── Document extract ──
Photo of David NorrisDavid Norris (Independent) | Oireachtas source

I welcome the Minister of State to the House and congratulate him on his appointment. I think he will be a good Minister of State. His heart is in the right place on this matter. That leaves me a little bit puzzled by the flaccid amendment the Government has put down. I do not think it is necessary. The world would not collapse if this motion went through. I compliment my colleagues on putting down this important motion.
Senator Naughton referred to economic migrants. They have a very good case. I cannot think of a better reason for getting out of a country than being subjected to grinding poverty, misery and squalor. Many of the refugees drifting towards Italy and being drowned are coming because of grinding poverty. In some circumstances we caused that poverty. This country built the largest factory trawler on earth, The Celtic Dawn. When it was banned from European Union waters it was sent to Senegal where it destroyed the indigenous fishing industry. The Senegalese then came to Europe where they were dismissed as economic migrants. We caused a situation and then blamed the victims. I would be happy to include them.
Of course this small island cannot take in all the world’s refugees but it is noticeable that we are very sympathetic when a famine occurs in Ethiopia or elsewhere but when it gets a bit closer to home we hear stories about people sponging. I have heard respectable people say they get free cars and cigarettes from the State. That is absolute rubbish and balderdash. When this was introduced in 1999 it was to be for a period of six months. Now people are there for ten or 12 years, and not allowed to work. This is the only country apart from Transylvania or some place in Europe that does not allow people to work, which is stupid. They are excluded from social housing and from social welfare. They receive €19.50 a week whereas the providers of this accommodation which is contracted out earn €50 million. There is a hell of a contrast between €50 million and €19.50.
───
Problems to solve:
1: Please rewrite the part of the speech that opens with the words "I welcome the" and closes with "this important motion.", substituting "feeble" for "flaccid".
2: From the stored rows, extract the part that opens with the line containing "❷ 创建了 Fake 类，目前没有错误。" and closes with the line containing "声明抽象基类最简单的方式是继承 abc.ABC 或其他抽象基类。", and reproduce those lines unchanged.
The speech and the rows below it were taken from separate sources.
── Dataset content ──
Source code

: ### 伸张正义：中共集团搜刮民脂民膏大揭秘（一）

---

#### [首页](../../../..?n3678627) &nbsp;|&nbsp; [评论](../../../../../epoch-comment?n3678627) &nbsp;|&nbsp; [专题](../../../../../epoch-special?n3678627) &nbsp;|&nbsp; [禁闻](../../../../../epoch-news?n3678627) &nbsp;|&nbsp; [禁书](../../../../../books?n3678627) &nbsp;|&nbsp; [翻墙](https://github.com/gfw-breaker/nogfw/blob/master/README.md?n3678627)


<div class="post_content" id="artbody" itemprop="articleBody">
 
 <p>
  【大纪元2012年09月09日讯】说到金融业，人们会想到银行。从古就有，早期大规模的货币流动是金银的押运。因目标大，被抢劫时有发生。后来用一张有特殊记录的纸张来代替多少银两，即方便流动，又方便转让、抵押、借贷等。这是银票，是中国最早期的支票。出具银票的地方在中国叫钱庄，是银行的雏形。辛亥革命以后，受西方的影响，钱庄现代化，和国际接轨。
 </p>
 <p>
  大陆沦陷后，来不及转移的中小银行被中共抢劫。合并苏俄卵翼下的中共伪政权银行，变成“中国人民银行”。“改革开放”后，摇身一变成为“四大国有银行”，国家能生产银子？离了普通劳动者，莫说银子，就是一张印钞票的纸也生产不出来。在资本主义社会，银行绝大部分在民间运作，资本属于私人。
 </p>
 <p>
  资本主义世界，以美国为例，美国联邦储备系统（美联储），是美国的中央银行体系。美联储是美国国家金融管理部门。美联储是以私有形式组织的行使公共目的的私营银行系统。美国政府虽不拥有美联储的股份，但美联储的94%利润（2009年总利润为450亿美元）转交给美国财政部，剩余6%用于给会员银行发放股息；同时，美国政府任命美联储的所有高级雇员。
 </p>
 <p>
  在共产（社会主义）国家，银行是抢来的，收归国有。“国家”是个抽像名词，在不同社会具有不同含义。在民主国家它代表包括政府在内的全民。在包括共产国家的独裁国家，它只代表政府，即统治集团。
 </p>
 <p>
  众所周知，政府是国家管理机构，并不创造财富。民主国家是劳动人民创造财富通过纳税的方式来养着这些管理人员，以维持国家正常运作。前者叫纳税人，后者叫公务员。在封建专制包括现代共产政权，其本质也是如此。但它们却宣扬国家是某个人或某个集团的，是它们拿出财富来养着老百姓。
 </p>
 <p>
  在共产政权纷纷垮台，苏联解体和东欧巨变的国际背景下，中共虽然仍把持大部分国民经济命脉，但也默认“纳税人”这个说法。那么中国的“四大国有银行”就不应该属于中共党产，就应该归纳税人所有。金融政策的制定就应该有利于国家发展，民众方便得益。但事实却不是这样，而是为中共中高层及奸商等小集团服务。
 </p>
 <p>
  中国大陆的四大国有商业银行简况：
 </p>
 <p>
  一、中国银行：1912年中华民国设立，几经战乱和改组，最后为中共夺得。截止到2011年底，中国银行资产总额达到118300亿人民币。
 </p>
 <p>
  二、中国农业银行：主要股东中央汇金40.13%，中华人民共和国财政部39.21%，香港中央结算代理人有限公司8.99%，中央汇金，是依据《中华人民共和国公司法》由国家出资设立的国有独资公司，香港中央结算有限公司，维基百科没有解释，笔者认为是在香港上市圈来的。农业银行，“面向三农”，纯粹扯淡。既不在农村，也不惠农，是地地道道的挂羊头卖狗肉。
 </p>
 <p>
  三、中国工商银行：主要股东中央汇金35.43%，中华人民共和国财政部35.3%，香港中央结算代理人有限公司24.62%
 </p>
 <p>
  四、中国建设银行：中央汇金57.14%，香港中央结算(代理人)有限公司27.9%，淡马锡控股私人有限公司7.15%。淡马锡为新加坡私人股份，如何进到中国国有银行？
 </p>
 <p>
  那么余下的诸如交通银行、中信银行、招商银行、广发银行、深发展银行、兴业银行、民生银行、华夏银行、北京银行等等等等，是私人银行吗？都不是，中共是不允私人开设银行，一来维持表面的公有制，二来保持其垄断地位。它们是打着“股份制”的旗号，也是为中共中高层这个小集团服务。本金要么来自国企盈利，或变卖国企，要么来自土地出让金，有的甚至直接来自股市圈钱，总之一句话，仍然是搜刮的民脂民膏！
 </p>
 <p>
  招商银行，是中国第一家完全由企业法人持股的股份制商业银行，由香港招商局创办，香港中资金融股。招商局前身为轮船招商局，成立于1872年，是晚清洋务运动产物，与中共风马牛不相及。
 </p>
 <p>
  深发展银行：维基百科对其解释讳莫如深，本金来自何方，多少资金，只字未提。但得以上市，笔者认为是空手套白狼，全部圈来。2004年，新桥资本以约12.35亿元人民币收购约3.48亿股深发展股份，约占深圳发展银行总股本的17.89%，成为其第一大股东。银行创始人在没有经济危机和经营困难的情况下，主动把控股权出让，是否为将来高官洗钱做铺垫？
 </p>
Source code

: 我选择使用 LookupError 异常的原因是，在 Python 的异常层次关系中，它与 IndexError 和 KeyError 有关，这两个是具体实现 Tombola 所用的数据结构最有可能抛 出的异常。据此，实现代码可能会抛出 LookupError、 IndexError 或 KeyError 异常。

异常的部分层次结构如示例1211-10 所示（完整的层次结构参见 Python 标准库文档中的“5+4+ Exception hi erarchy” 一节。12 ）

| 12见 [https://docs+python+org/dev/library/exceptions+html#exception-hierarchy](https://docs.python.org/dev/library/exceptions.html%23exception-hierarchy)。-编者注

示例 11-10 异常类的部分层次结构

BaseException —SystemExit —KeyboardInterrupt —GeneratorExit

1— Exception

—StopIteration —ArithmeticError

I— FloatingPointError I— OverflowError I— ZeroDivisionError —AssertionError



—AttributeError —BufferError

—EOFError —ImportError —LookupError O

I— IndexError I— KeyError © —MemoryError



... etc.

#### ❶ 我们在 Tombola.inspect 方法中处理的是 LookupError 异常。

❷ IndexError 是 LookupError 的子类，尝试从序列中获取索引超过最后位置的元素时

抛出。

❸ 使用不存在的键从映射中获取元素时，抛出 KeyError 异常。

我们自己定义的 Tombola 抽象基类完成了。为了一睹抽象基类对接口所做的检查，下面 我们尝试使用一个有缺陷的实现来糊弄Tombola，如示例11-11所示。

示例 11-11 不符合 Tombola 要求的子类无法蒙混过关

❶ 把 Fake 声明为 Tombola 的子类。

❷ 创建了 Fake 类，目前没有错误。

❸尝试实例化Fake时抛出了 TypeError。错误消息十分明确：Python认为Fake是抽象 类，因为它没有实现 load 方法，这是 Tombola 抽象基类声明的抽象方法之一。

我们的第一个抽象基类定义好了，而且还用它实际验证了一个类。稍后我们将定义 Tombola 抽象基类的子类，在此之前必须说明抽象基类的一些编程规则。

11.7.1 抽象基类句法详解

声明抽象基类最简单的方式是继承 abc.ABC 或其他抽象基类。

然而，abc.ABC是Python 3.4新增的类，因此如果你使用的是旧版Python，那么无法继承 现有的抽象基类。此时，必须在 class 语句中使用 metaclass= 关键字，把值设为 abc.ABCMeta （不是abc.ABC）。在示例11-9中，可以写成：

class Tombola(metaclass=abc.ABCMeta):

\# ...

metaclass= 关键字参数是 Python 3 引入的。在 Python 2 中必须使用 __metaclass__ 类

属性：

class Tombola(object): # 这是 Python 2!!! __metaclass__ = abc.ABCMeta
───
Answers to this exercise:
1:
I welcome the Minister of State to the House and congratulate him on his appointment. I think he will be a good Minister of State. His heart is in the right place on this matter. That leaves me a little bit puzzled by the feeble amendment the Government has put down. I do not think it is necessary. The world would not collapse if this motion went through. I compliment my colleagues on putting down this important motion.

2:
❷ 创建了 Fake 类，目前没有错误。

❸尝试实例化Fake时抛出了 TypeError。错误消息十分明确：Python认为Fake是抽象 类，因为它没有实现 load 方法，这是 Tombola 抽象基类声明的抽象方法之一。

我们的第一个抽象基类定义好了，而且还用它实际验证了一个类。稍后我们将定义 Tombola 抽象基类的子类，在此之前必须说明抽象基类的一些编程规则。

11.7.1 抽象基类句法详解

声明抽象基类最简单的方式是继承 abc.ABC 或其他抽象基类。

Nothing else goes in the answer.